The Rebeccas had also asked for a third strip map, a visual echo of the road trip Maurice Ruffin describes in his essay. He begins at road’s end, Shell Beach, and traces Hwy. 46 back through St. Barnard Parish, along St. Claude Avenue to its origin in the Marigny.
In our early explorations, before we knew there would be a St. Claude map, Ben and I had driven outbound on the same route, to Shell Beach and its memorial cross for victims of Katrina. As we returned from Campo’s Marina in the gathering dusk, we were stopped by a bizarre vision: two young men blowtorching the fur off dead mammals strung up on wires alongside the road. The animals were nutria, large semi-aquatic rodents transplanted to the Louisiana marsh in the 1930s to be trapped for their fur. By the 1960s, they had supplanted the native muskrat, and after the fur market collapsed in the 1980s, they bred wildly, speeding swamp erosion through over-grazing. Despite all appearances, those two human swamp rats were ecologists in their own way, trying to wrest a living and preserve the land they love deeply, even as it sinks deeper into the mire.
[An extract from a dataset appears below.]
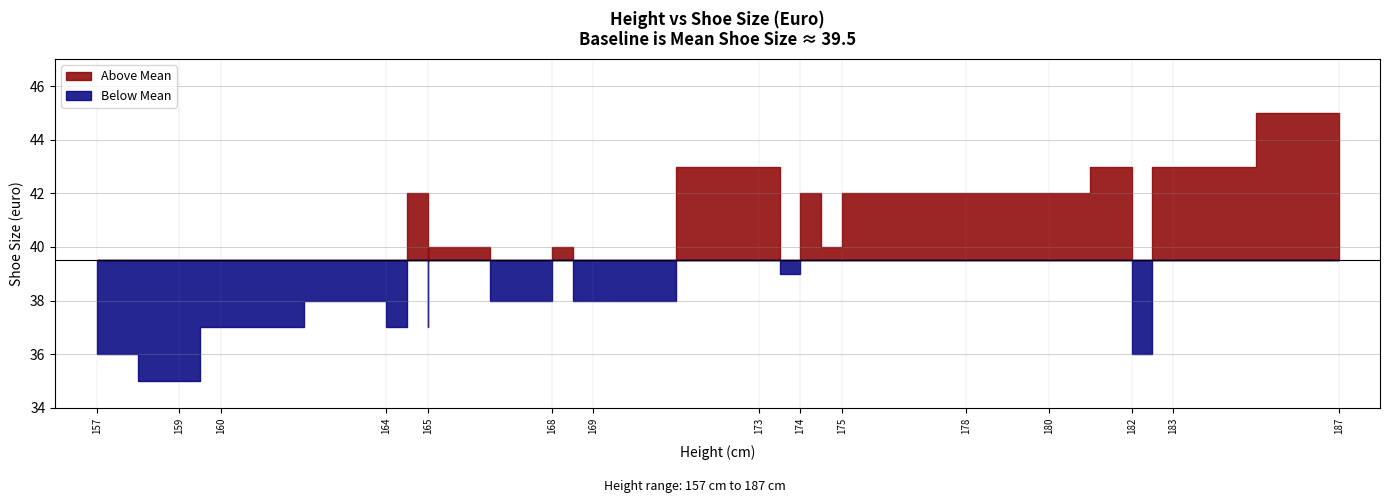

What is the change in value from 165 to 183?

+4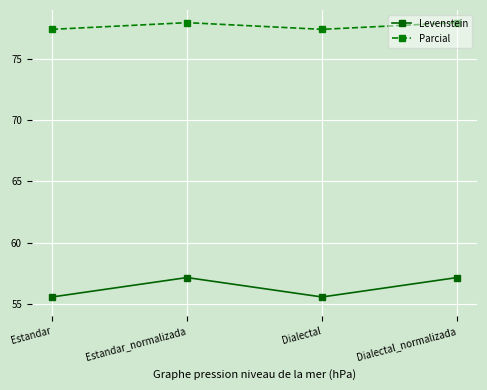

What is the maximum value shown in the chart?

78.0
It seemed a fitting symbol for the ironic complexities of location and history, and for a certain kind of mad passion that spawns atlases of the unfathomable.
Shizue Seigel was principal cartographer for Unfathomable City: a New Orleans Atlas. She is a San Francisco artist, writer and cartographer who has authored three books on Japanese American history and art, and has exhibited her artwork at local, national and international venues.